Is there any difference between $r^2$ and $R^2$? The correlation coefficient is usually written with a capital $R$ but sometimes not. I wonder if there really is a difference between $r^2$ and $R^2$? Can $r$ mean something else than a correlation coefficient?
 A: Notation on this matter seems to vary a little.
$R$ is used in the context of multiple correlation and is called the "multiple correlation coefficient". It is the correlation between the observed responses $Y$ and the $\hat Y$ fitted by the model. The $\hat Y$ is generally predicted from several predictor variables $X_i$, e.g. $\hat Y = \hat \beta_0 + \hat \beta_1 X_1 + \hat \beta_2 X_2$ where the intercept and slope coefficients $\hat \beta_i$ have been estimated from the data. Note that $0 \leq R \leq 1$.
The symbol $r$ is the "sample correlation coefficient" used in the bivariate case - i.e. there are two variables, $X$ and $Y$ - and it usually means the correlation between $X$ and $Y$ in your sample. You can treat this as an estimate of the correlation $\rho$ between the two variables in the wider population. To correlate two variables it is not necessary to identify which one is the predictor and which one is the response. Indeed if you found the correlation between $Y$ and $X$ it would be the same as the correlation between $X$ and $Y$, because correlation is symmetric. Note that $-1 \leq r \leq 1$ when the symbol $r$ is used this way, with $r < 0$ (negative correlation) if the two variables have a linearly decreasing relationship (as one goes up, the other tends to go down).
Where the notation becomes inconsistent is when there are two variables, $X$ and $Y$, and a simple linear regression is performed. This means identifying one variable, $Y$, as the response variable, and the other, $X$, as the predictor variable, and fitting the model $\hat Y = \hat \beta_0 + \hat \beta_1 X$. Some people also use the symbol $r$ to indicate the correlation between $Y$ and $\hat Y$ while others (for consistency with multiple regression) write $R$. Note that the correlation between observed and fitted responses is necessarily greater than or equal to zero, provided the model included an intercept term.* This is one reason I don't like the use of the symbol $r$ in this case: the correlation between $X$ and $Y$ might be negative, while the correlation between $Y$ and $\hat Y$ is positive (in fact it will simply be the modulus of the correlation between $X$ and $Y$) yet both might be written with the symbol $r$. I've seen some textbooks, and Wikipedia articles, switch almost interchangeably between the two meanings of $r$ and found it unnecessarily confusing. I prefer to use the symbol $R$ for the correlation between $Y$ and $\hat Y$ in both single and multiple regression.
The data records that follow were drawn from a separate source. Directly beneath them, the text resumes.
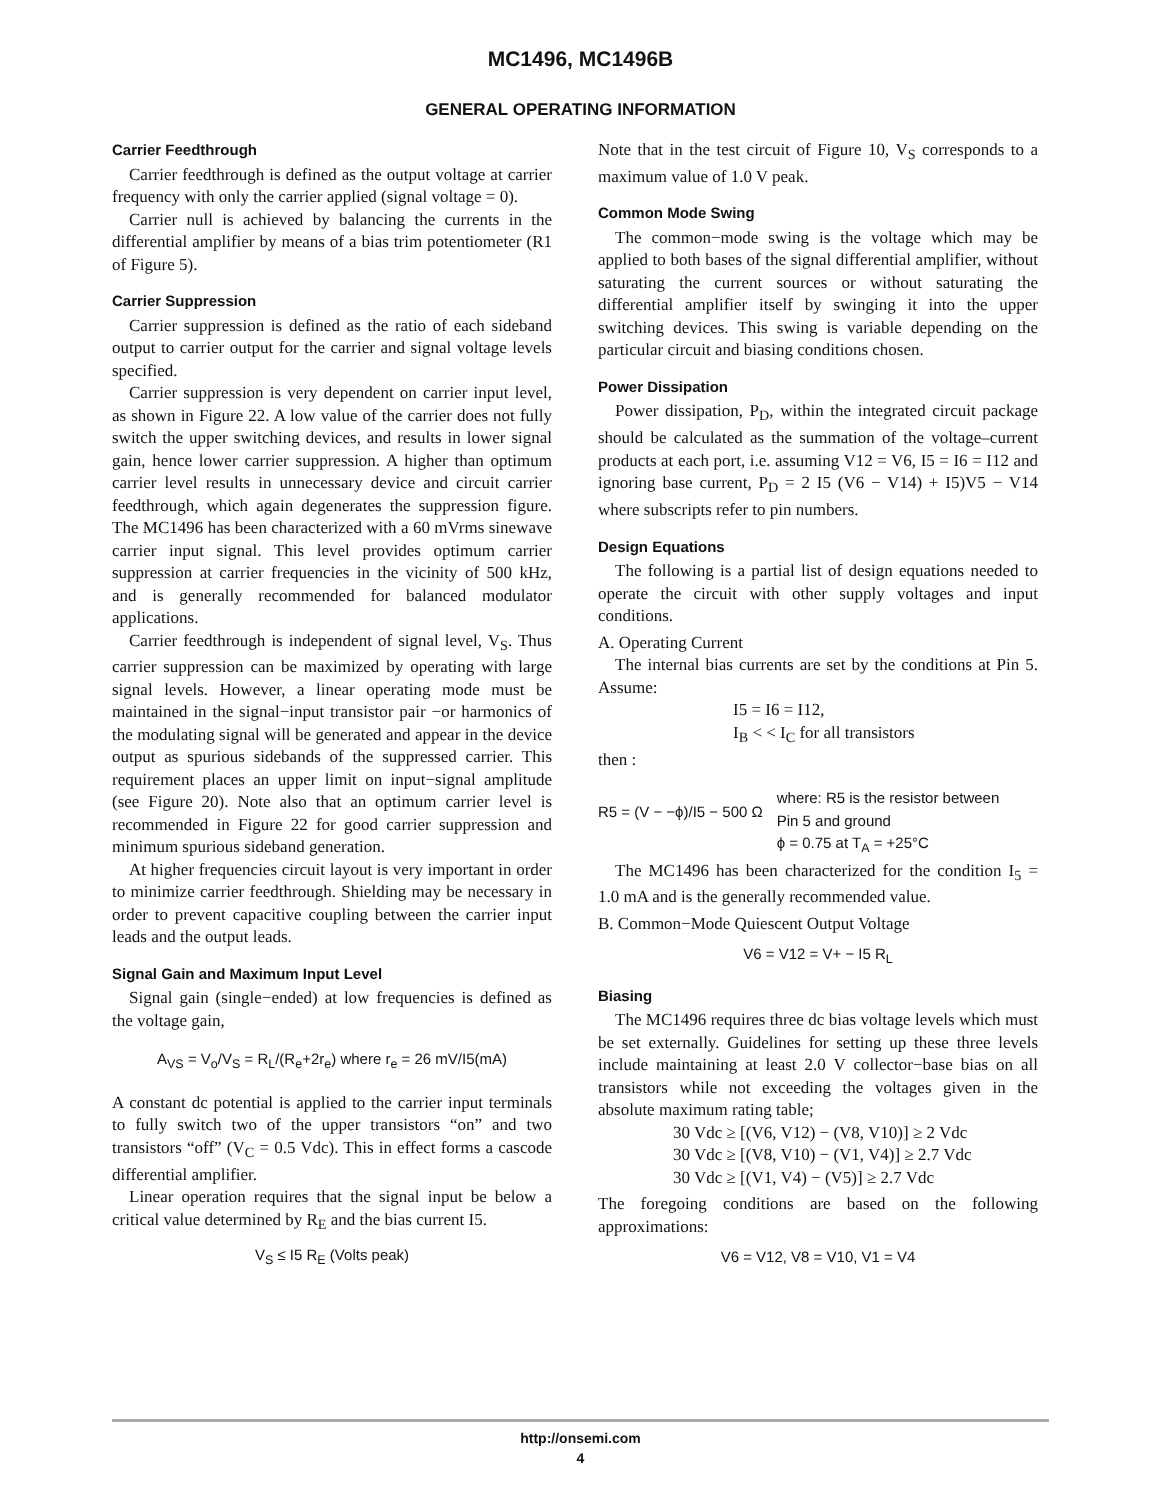MC1496, MC1496B
GENERAL OPERATING INFORMATION
Carrier Feedthrough
Carrier feedthrough is defined as the output voltage at carrier frequency with only the carrier applied (signal voltage = 0).
Carrier null is achieved by balancing the currents in the differential amplifier by means of a bias trim potentiometer (R1 of Figure 5).
Carrier Suppression
Carrier suppression is defined as the ratio of each sideband output to carrier output for the carrier and signal voltage levels specified.
Carrier suppression is very dependent on carrier input level, as shown in Figure 22. A low value of the carrier does not fully switch the upper switching devices, and results in lower signal gain, hence lower carrier suppression. A higher than optimum carrier level results in unnecessary device and circuit carrier feedthrough, which again degenerates the suppression figure. The MC1496 has been characterized with a 60 mVrms sinewave carrier input signal. This level provides optimum carrier suppression at carrier frequencies in the vicinity of 500 kHz, and is generally recommended for balanced modulator applications.
Carrier feedthrough is independent of signal level, V<sub>S</sub>. Thus carrier suppression can be maximized by operating with large signal levels. However, a linear operating mode must be maintained in the signal−input transistor pair −or harmonics of the modulating signal will be generated and appear in the device output as spurious sidebands of the suppressed carrier. This requirement places an upper limit on input−signal amplitude (see Figure 20). Note also that an optimum carrier level is recommended in Figure 22 for good carrier suppression and minimum spurious sideband generation.
At higher frequencies circuit layout is very important in order to minimize carrier feedthrough. Shielding may be necessary in order to prevent capacitive coupling between the carrier input leads and the output leads.
Signal Gain and Maximum Input Level
Signal gain (single−ended) at low frequencies is defined as the voltage gain,
A<sub>VS</sub> = V<sub>o</sub>/V<sub>S</sub> = R<sub>L</sub>/(R<sub>e</sub>+2r<sub>e</sub>) where r<sub>e</sub> = 26 mV/I5(mA)
A constant dc potential is applied to the carrier input terminals to fully switch two of the upper transistors “on” and two transistors “off” (V<sub>C</sub> = 0.5 Vdc). This in effect forms a cascode differential amplifier.
Linear operation requires that the signal input be below a critical value determined by R<sub>E</sub> and the bias current I5.
V<sub>S</sub> ≤ I5 R<sub>E</sub> (Volts peak)
Note that in the test circuit of Figure 10, V<sub>S</sub> corresponds to a maximum value of 1.0 V peak.
Common Mode Swing
The common−mode swing is the voltage which may be applied to both bases of the signal differential amplifier, without saturating the current sources or without saturating the differential amplifier itself by swinging it into the upper switching devices. This swing is variable depending on the particular circuit and biasing conditions chosen.
Power Dissipation
Power dissipation, P<sub>D</sub>, within the integrated circuit package should be calculated as the summation of the voltage–current products at each port, i.e. assuming V12 = V6, I5 = I6 = I12 and ignoring base current, P<sub>D</sub> = 2 I5 (V6 − V14) + I5)V5 − V14 where subscripts refer to pin numbers.
Design Equations
The following is a partial list of design equations needed to operate the circuit with other supply voltages and input conditions.
A. Operating Current
The internal bias currents are set by the conditions at Pin 5. Assume:
I5 = I6 = I12,
I<sub>B</sub> < < I<sub>C</sub> for all transistors
then :
R5 = (V − −ϕ)/I5 − 500 Ω
where: R5 is the resistor between
Pin 5 and ground
ϕ = 0.75 at T<sub>A</sub> = +25°C
The MC1496 has been characterized for the condition I<sub>5</sub> = 1.0 mA and is the generally recommended value.
B. Common−Mode Quiescent Output Voltage
V6 = V12 = V+ − I5 R<sub>L</sub>
Biasing
The MC1496 requires three dc bias voltage levels which must be set externally. Guidelines for setting up these three levels include maintaining at least 2.0 V collector−base bias on all transistors while not exceeding the voltages given in the absolute maximum rating table;
30 Vdc ≥ [(V6, V12) − (V8, V10)] ≥ 2 Vdc
30 Vdc ≥ [(V8, V10) − (V1, V4)] ≥ 2.7 Vdc
30 Vdc ≥ [(V1, V4) − (V5)] ≥ 2.7 Vdc
The foregoing conditions are based on the following approximations:
V6 = V12, V8 = V10, V1 = V4
http://onsemi.com
4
In both simple and multiple regresion, then so long as there is an intercept term fitted in the model, the $R$ between $Y$ and $\hat Y$ is simply the square root of the coefficient of determination $R^2$ (often called "proportion of variance explained" or similar). In the case of simple linear regression specifically, then $R^2 = r^2$ where I am writing $r$ for the correlation between $X$ and $Y$, and $R^2$ could represent either the coefficient of determination of the regression or the square of the correlation between $Y$ and $\hat Y$. Since $-1 \leq r \leq 1$ and $0 \leq R \leq 1$, this means that $R = |r|$. So for example, if you get a correlation between $X$ and $Y$ of $r=-0.7$ then the correlation between $Y$ and the fitted $\hat Y$ from the simple linear regression $Y = \hat \beta_0 + \hat \beta_1 X$ would be $R = 0.7$ and the coefficient of determination would be $R^2 = 0.49$ i.e. almost half of variation in the response would be explained by your model.
If no intercept term was included in the model, then the symbol $R^2$ is ambiguous. It is usually intended as the coefficient of determination, but this will generally be calculated in a different way to usual, so take care when reading the output from your statistical software. Then it is no longer the same as the square of the multiple correlation $R$, nor in the bivariate case will it equal $r^2$! Indeed the coefficient of determination can even become negative when an intercept term is excluded, in which case "R-squared" is clearly a misnomer.

$(*)$ It's possible for the correlation between $y$ and $\hat y$ to become negative if no intercept term is included, e.g. $\{(0,2), (1,0), (2,1)\}$ has OLS best-fit $\hat y = 0.4x$ without an intercept, and $\text{Corr}(y, \hat y) = \text{Corr}(x,y) = -0.5$.